A Theory of Rate Coding Control by Intrinsic Plasticity Effects

Intrinsic plasticity (IP) is a ubiquitous activity-dependent process regulating neuronal excitability and a cellular correlate of behavioral learning and neuronal homeostasis. Because IP is induced rapidly and maintained long-term, it likely represents a major determinant of adaptive collective neuronal dynamics. However, assessing the exact impact of IP has remained elusive. Indeed, it is extremely difficult disentangling the complex non-linear interaction between IP effects, by which conductance changes alter neuronal activity, and IP rules, whereby activity modifies conductance via signaling pathways. Moreover, the two major IP effects on firing rate, threshold and gain modulation, remain unknown in their very mechanisms. Here, using extensive simulations and sensitivity analysis of Hodgkin-Huxley models, we show that threshold and gain modulation are accounted for by maximal conductance plasticity of conductance that situate in two separate domains of the parameter space corresponding to sub- and supra-threshold conductance (i.e. activating below or above the spike onset threshold potential). Analyzing equivalent integrate-and-fire models, we provide formal expressions of sensitivities relating to conductance parameters, unraveling unprecedented mechanisms governing IP effects. Our results generalize to the IP of other conductance parameters and allow strong inference for calcium-gated conductance, yielding a general picture that accounts for a large repertoire of experimental observations. The expressions we provide can be combined with IP rules in rate or spiking models, offering a general framework to systematically assess the computational consequences of IP of pharmacologically identified conductance with both fine grain description and mathematical tractability. We provide an example of such IP loop model addressing the important issue of the homeostatic regulation of spontaneous discharge. Because we do not formulate any assumptions on modification rules, the present theory is also relevant to other neural processes involving excitability changes, such as neuromodulation, development, aging and neural disorders.
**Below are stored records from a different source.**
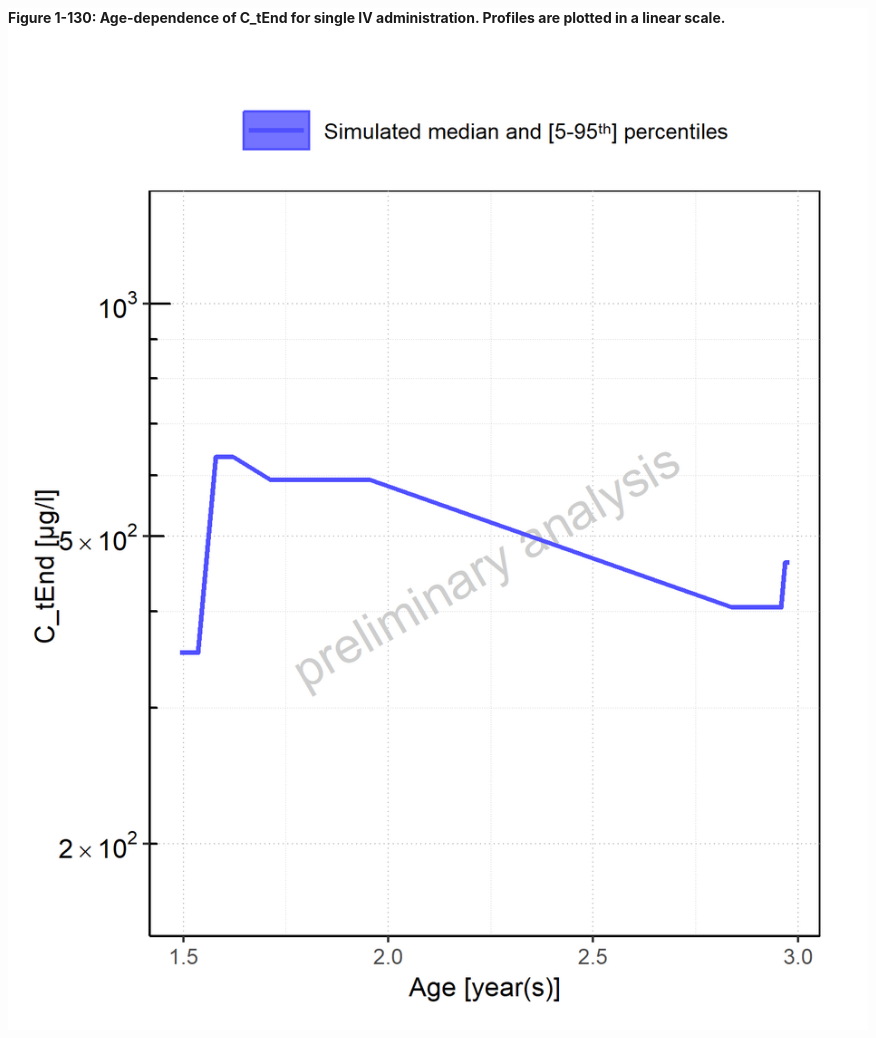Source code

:

**Figure 1-130: Age-dependence of C_tEnd for single IV administration. Profiles are plotted in a linear scale.**


<br>
<br>


<a id="figure-1-131"></a>

![](PKAnalysis/135_pk_parameters_Organism_Age_C_tEnd_log.png)
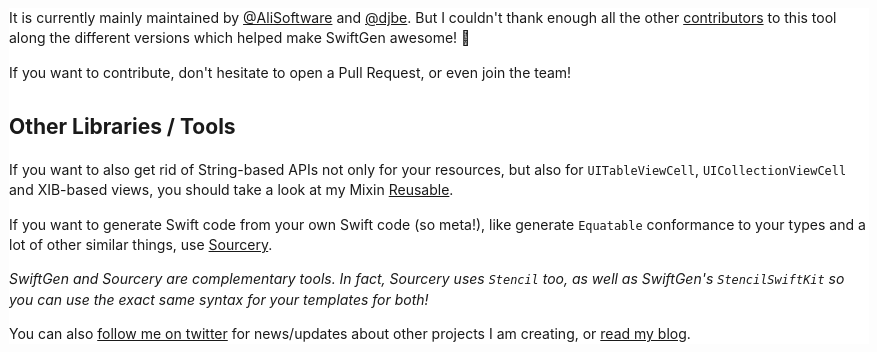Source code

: It is currently mainly maintained by [@AliSoftware](https://github.com/AliSoftware) and [@djbe](https://github.com/djbe). But I couldn't thank enough all the other [contributors](https://github.com/SwiftGen/SwiftGen/graphs/contributors) to this tool along the different versions which helped make SwiftGen awesome! 🎉

If you want to contribute, don't hesitate to open a Pull Request, or even join the team!

## Other Libraries / Tools

If you want to also get rid of String-based APIs not only for your resources, but also for `UITableViewCell`, `UICollectionViewCell` and XIB-based views, you should take a look at my Mixin [Reusable](https://github.com/AliSoftware/Reusable).

If you want to generate Swift code from your own Swift code (so meta!), like generate `Equatable` conformance to your types and a lot of other similar things, use [Sourcery](https://github.com/krzysztofzablocki/Sourcery).

_SwiftGen and Sourcery are complementary tools. In fact, Sourcery uses `Stencil` too, as well as SwiftGen's `StencilSwiftKit` so you can use the exact same syntax for your templates for both!_

You can also [follow me on twitter](http://twitter.com/aligatr) for news/updates about other projects I am creating, or [read my blog](https://alisoftware.github.io).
Over the past decades, experimental and theoretical studies of the cellular basis of learning and memory have mainly focused on synaptic plasticity, the experience-dependent modification of synapses. However, behavioral learning has also been correlated with experience-dependent changes of non-synaptic voltage-dependent ion channels. This intrinsic plasticity changes the neuron's propensity to fire action potentials in response to synaptic inputs. Thus a fundamental problem is to relate changes of the neuron input-output function with voltage-gated conductance modifications. Using a sensitivity analysis in biophysically realistic models, we depict a generic dichotomy between two classes of voltage-dependent ion channels. These two classes modify the threshold and the slope of the neuron input-output relation, allowing neurons to regulate the range of inputs they respond to and the gain of that response, respectively. We further provide analytical descriptions that enlighten the dynamical mechanisms underlying these effects and propose a concise and realistic framework for assessing the computational impact of intrinsic plasticity in neuron network models. Our results account for a large repertoire of empirical observations and may enlighten functional changes that characterize development, aging and several neural diseases, which also involve changes in voltage-dependent ion channels.